Les RPS sont les éléments qui portent atteinte à l’intégrité physique et à la santé mentale des salariés au sein de leur environnement professionnel (définition du Ministère du Travail). Ils englobent divers risques d’origines et de natures variées rencontrés dans le milieu professionnel, tels que :

  • Le stress au travail, résultant de la surcharge de travail, des conditions de travail difficiles, du manque de moyens, d’autonomie ou de reconnaissance.
  • Les violences internes à l’entreprise, incluant le harcèlement, les conflits relationnels, etc.
  • Les violences externes à l’entreprise, comme les insultes, les menaces ou les agressions provenant de personnes extérieures.

Ces risques sont qualifiés de « psycho-sociaux » car ils se situent à l’interface entre l’individu (l’aspect « psycho ») et son environnement professionnel (les interactions sociales telles que le contact avec l’encadrement, les collègues, les clients, etc., donc le « social »).

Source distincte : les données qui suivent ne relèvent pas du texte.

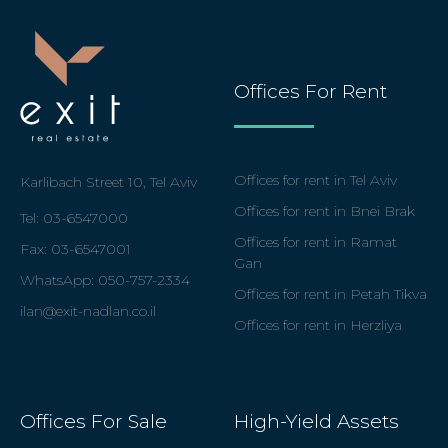
Offices For Rent
Offices for rent in Tel Aviv
Karlibach Street 10, Tel Aviv
Offices for rent in Bnei Brak
Tel: 03-6547000
Offices for rent in Ramat
Fax: 03-6547001
Gan
WhatsApp: 050
-757-2334
Offices for rent in Petah Tikva
ilan@exit-nadlan.co.il
Offices for rent in Herzliya
Offices For Sale
High-Yield Assets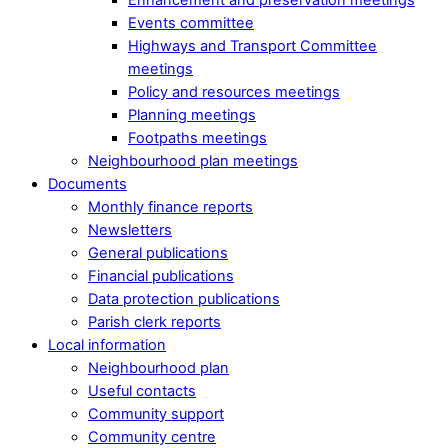
Events committee
Highways and Transport Committee
meetings
Policy and resources meetings
Planning meetings
Footpaths meetings
Neighbourhood plan meetings
Documents
Monthly finance reports
Newsletters
General publications
Financial publications
Data protection publications
Parish clerk reports
Local information
Neighbourhood plan
Useful contacts
Community support
Community centre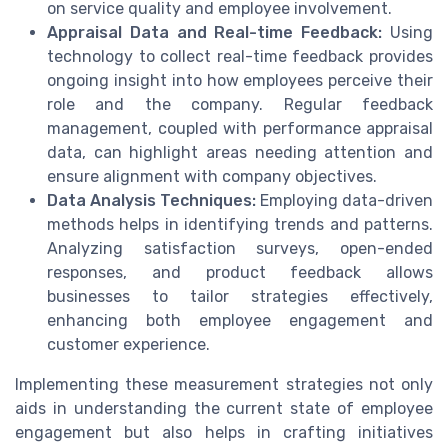
on service quality and employee involvement.
Appraisal Data and Real-time Feedback:
Using
technology to collect real-time feedback provides
ongoing insight into how employees perceive their
role and the company. Regular feedback
management, coupled with performance appraisal
data, can highlight areas needing attention and
ensure alignment with company objectives.
Data Analysis Techniques:
Employing data-driven
methods helps in identifying trends and patterns.
Analyzing satisfaction surveys, open-ended
responses, and product feedback allows
businesses to tailor strategies effectively,
enhancing both employee engagement and
customer experience.
Implementing these measurement strategies not only
aids in understanding the current state of employee
engagement but also helps in crafting initiatives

Les chiffres révélés en mars 2023 par l’enquête d’Opinion Way pour Empreinte Humaine1 sur la santé psychologique des salariés français témoignent d’une dégradation continue de leur santé mentale :

Quels facteurs de risques ?

Le rapport « Gollac »2 de 2011 a identifié six grandes familles de facteurs de risque associés aux RPS :

Les RPS ne se limitent pas aux effets individuels sur la santé mentale (nervosité, fatigue, dépression, anxiété, etc.) et physique (troubles cardiovasculaires, ulcères, maladies psychosomatiques, troubles musculo-squelettiques (TMS), etc.) des travailleurs, mais ils peuvent aussi avoir un impact significatif sur le fonctionnement de la structure, affectant la productivité et le bien-être général des employés (conflits, désengagement, absentéisme, arrêts maladies, etc.).

Les RPS peuvent affecter un large éventail de travailleurs, indépendamment de leur secteur d’activité, de leur position hiérarchique, de leur statut professionnel, de leur âge ou de leur sexe. Cependant, certains groupes de travailleurs sont plus susceptibles d’en être victimes. C’est le cas des moins de 29 ans, des femmes, des managers et des personnes travaillant dans certains secteurs d’activités.

Compte tenu de la mission d’Entourage, arrêtons-nous quelques instants sur le lien complexe mais bien réel entre les RPS, la précarité et l’isolement social.

“La précarité est l’absence d’une ou plusieurs des sécurités, notamment celles de l’emploi. L’insécurité qui en résulte peut être plus ou moins étendue et avoir des conséquences plus ou moins graves et définitives. Elle conduit à la grande pauvreté quand elle affecte plusieurs domaines de l’existence.”

Conseil économique et social

La précarité professionnelle

Les emplois précaires, comme l’intérim, les CDD et le travail saisonnier, sont caractérisés par leur instabilité et leur incapacité à garantir un niveau de vie satisfaisant et une perspective claire pour l’avenir. 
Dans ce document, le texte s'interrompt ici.